This course introduces the principal techniques related to the analysis of large amounts of data.
Office hours of May 28th canceled
The office hours of May 28th are canceled; students can arrange an appointment via e-mail.
Office hours of April 2nd canceled
The office hours of April 2nd are canceled; students can arrange an appointment via e-mail.
Office hours rescheduled on 12/3
Office hours of today will start at 16:00.
Office hours for the spring semester
Office hours for the spring semester will be on Thursday at 14:30 in the teacher's office, starting from 5/3.
Office hours canceled
Regular office hour are canceled until next semester; students can arrange an appointment via e-mail.
Office hours rescheduled on 25/11
Office hours of today will last until 15:00; students can arrange an appointment via e-mail.
Tutorial about MapReduce in AWS
I published a tutorial about running JAR-encoded MapReduce jobs in AWS.
AWS in Education grant for the Big scale analytics course
Students enrolled in the course of Big scale analytics may benefit by a grant of 100US$ to access to the tools provided by Amazon Web Services.
Tutorial about Hadoop installation
I published an updated tutorial about installing Hadoop on a virtual machine.
Lectures are in italian.
Lectures will take place at the Computer science department, according to the following tentative schedule:
|Tuesday||16:30 - 18:30||aula 5|
|Thursday||15:30 - 17:30||aula 5|
Any change to the schedule will be announced in class and published in paragraph News of this page.
It is possible contact the teacher by e-mail, taking care to read in advance the guide prepared by Prof. Sebastiano Vigna and clearly specifying in the message the course name and the academic year. In particular, students are encouraged to always use their academic address (i.e. based on the domain
studenti.unimi.it) signing with name and student ID number and recalling that the response time may vary depending on the teacher commitments.

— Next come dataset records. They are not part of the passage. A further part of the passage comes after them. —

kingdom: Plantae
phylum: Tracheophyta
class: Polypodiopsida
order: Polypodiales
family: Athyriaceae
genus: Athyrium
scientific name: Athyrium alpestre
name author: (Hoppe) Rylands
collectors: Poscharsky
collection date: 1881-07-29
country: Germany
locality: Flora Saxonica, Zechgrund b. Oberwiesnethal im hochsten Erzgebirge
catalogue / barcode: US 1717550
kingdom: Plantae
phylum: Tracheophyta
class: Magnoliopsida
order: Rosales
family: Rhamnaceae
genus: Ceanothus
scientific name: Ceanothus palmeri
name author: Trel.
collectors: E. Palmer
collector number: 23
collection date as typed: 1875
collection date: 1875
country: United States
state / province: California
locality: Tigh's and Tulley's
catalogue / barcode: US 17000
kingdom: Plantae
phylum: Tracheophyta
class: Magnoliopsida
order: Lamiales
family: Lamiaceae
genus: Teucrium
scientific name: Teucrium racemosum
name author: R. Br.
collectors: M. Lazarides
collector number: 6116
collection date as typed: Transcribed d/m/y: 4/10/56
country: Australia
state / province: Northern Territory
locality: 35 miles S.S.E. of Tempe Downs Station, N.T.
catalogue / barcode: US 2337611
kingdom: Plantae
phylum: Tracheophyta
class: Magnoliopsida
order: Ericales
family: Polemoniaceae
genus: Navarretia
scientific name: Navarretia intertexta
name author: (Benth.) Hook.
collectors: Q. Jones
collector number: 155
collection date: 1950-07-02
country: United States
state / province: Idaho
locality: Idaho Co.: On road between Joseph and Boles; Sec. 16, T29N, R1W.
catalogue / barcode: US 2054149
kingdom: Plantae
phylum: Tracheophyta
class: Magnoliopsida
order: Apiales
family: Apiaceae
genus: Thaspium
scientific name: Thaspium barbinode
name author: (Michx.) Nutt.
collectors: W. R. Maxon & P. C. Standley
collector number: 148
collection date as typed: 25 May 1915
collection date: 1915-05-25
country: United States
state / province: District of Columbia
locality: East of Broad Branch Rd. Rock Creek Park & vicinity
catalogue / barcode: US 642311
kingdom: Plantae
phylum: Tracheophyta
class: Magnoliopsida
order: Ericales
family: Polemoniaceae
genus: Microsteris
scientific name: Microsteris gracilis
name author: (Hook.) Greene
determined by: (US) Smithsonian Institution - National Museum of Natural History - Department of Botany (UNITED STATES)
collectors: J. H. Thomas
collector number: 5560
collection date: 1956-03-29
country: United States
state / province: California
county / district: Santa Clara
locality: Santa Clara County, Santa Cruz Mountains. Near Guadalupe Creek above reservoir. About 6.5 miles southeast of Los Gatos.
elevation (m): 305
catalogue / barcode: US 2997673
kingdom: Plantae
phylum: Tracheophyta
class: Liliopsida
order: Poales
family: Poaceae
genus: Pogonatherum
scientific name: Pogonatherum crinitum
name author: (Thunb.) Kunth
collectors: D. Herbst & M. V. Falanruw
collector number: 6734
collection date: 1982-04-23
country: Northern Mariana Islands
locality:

The course is based on the following textbook: Anand Rajaraman and Jeff Ullman, Mining of Massive Datasets, available both as a freely downloadable PDF and published in hardcopy by Cambridge University Press (ISBN:9781107015357)
The part on distributed file systems and MapReduce is based on the adopted textbook and on the Hadoop tutorial published by Yahoo!
Students enrolled in this course may benefit of a 100US$ credit to use the tools provided by Amazon Web Services.
The part on machine learning is described on the additional chapter of the textbook available online, in the third chapter of S. Haykin, Neural Networks: A Comprehensive Foundation, Prentice Hall, 1999 (ISBN 0-13-908385-5) and in two online tutorials about classification and regression.
The part on dimensionality reduction is described on the additional chapter of the textbook available online.
The course explains the topics listed in the lecture calendar, covering the textbook contents in chapters 1, 2 (until section 2.6.2 included), 3 (until section 3.7 included), 4 (until section 4.5 included), 5 (excluding sections 5.2.4 and 5.2.5), 6 (until section 6.5.1 included), 7 (until section 7.5 included), 8 (until section 8.4.6 included), 9 (until section 9.4 included), 10 (sections 10.1, 10.2, 10.4, and 10.5), 11 (until section 11.3 included) and 12 (until section 12.3 included), as well as the contents of the remaining documents listed in Course material.
The exam consists in an oral test, by appointment.